Part of the series Learn TensorFlow Now
In the last few posts we noticed a strange phenomenon: our test accuracy was about 10% worse than what we were getting on our training set. Let’s review the results from our last network:
Cost: 131.964 Accuracy: 11.9999997318 % ... Cost: 0.47334 Accuracy: 83.9999973774 % Test Cost: 1.04789093912 Test accuracy: 72.5600001812 %
Our neural network is getting ~84%
accuracy on the training set but only ~73%
on the test set. What’s going on and how do we fix it?
Bias and Variance
Two primary sources of error in any machine learning algorithm come from either underfitting or overfitting your training data. Underfitting occurs when an algorithm is unable to model the underlying trend of the data. Overfitting occurs when the algorithm essentially memorizes the training set but is unable to generalize and performs poorly on the test set.
Bias is error introduced by underfitting a dataset. It is characterized by poor performance on both the training set and the test set.
Variance is error introduced by overfitting a dataset. It is characterized by a good performance on the training set, but a poor performance on test set.
We can look at bias and variance visually by comparing the performance of our network on the training set and test set. Recall our training accuracy of 84%
and test accuracy of 73%
:

The above image roughly demonstrates which portions of our error can be attributed to bias and variance. This visualization assumes that we could theoretically achieve 100% accuracy. In practice this may not always be the case as other sources of error (eg. noise or mislabelled examples) may creep into our dataset. As an aside, the lowest theoretical error rate on a given problem is called the Bayes Error Rate.
Reducing Error
Ideally we would have a high performance on both the test set and training set which would represent low bias and low variance. So what steps can we take to reduce each of these sources of error?
Reducing Bias
- Create a larger neural network. Recall that high bias is a sign that our neural network is unable to properly capture the underlying trend in our dataset. In general the deeper a network, the more complex the functions it can represent.

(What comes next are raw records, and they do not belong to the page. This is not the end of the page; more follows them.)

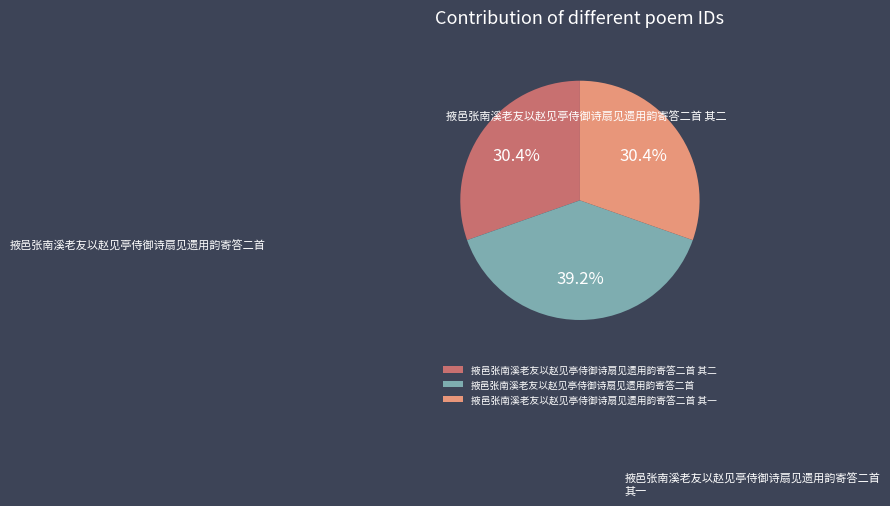

True or false: 掖邑张南溪老友以赵见亭侍御诗扇见遗用韵寄答二首 其一 accounts for 24% of the total.

False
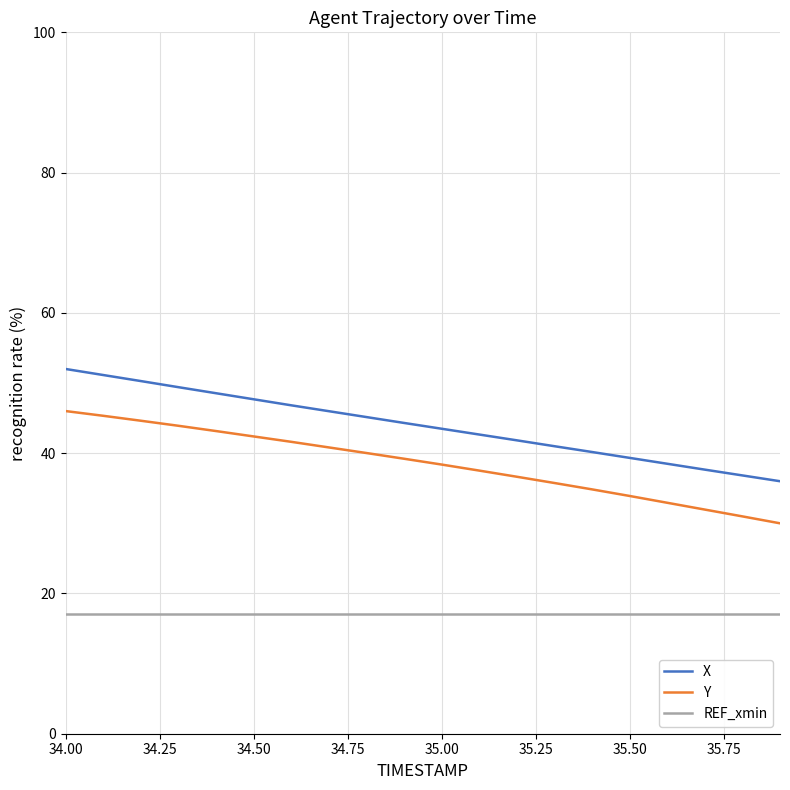

What is the greatest value displayed?

52.0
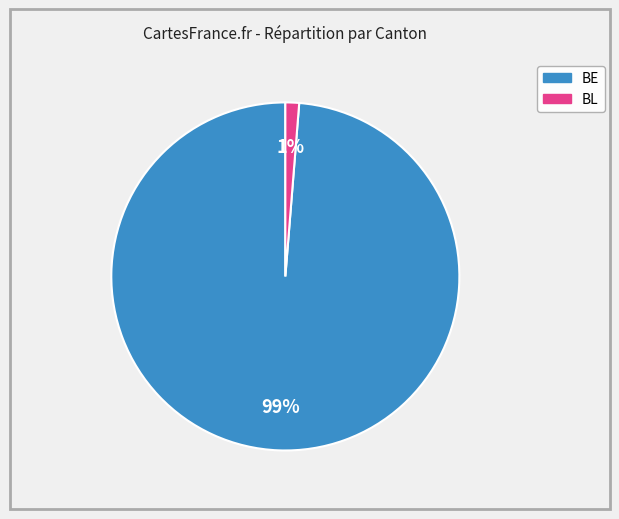

To the nearest percent, what is the average slice percentage?

50%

- Train it for a very long time. One sanity check for any neural network is to see whether or not it can memorize the dataset. A sufficiently deep neural network should be able to memorize your dataset given enough training time. Although this won’t fix any problems with variance it can be an assurance that your network isn’t completely broken in some way.
- Use a different architecture. Sometimes your chosen architecture may simply be unable to perform well on a given task. It may be worth considering other architectures to see if they perform better. A good place to start with Image Recognition tasks is to try different architectures submitted to previous ImageNet competitions.
Reducing Variance
- Get more data. One nice property of neural networks is that they typically generalize better and better as you feed them more data. If your model is having problems handling out-of-sample data one obvious solution is to feed it more data.
- Augment your existing data. While “Get more data” is a simple solution, it’s often not easy in practice. It can take months to curate, clean and verify a large dataset. One workaround is to artifically generate “new” data by augmenting your existing data. For image recognition tasks this might include flipping or rotating existing images, tweaking color settings or taking random crops of images. This is a topic we’ll explore in greater depth in future posts.
- Regularization. High variance with low bias suggests our network has memorized the training set. Regularization describes a class of modifications we can make to our neural network that either penalizes memorization (eg. L2 regularization) or promotes redundant paths of learning in our network (ie. Dropout). We will dive deeper into various regularization approaches in future posts.
- Use a different architecture. Like reducing bias, sometimes you get the most bang-for-your-buck when you switch architectures altogether. As the deep learning field grows, people are frequently discovering better architectures for certain tasks. Some recent papers have even suggested that the structure of a neural network is more important than any learned weights for that structure.
There’s a lot to unpack here and we’ve glossed over many of the solutions to the problems of bias and variance. In the next few posts we’re going to revisit some of these ideas and explore different areas of the TensorFlow API that allow us to tackle these problems.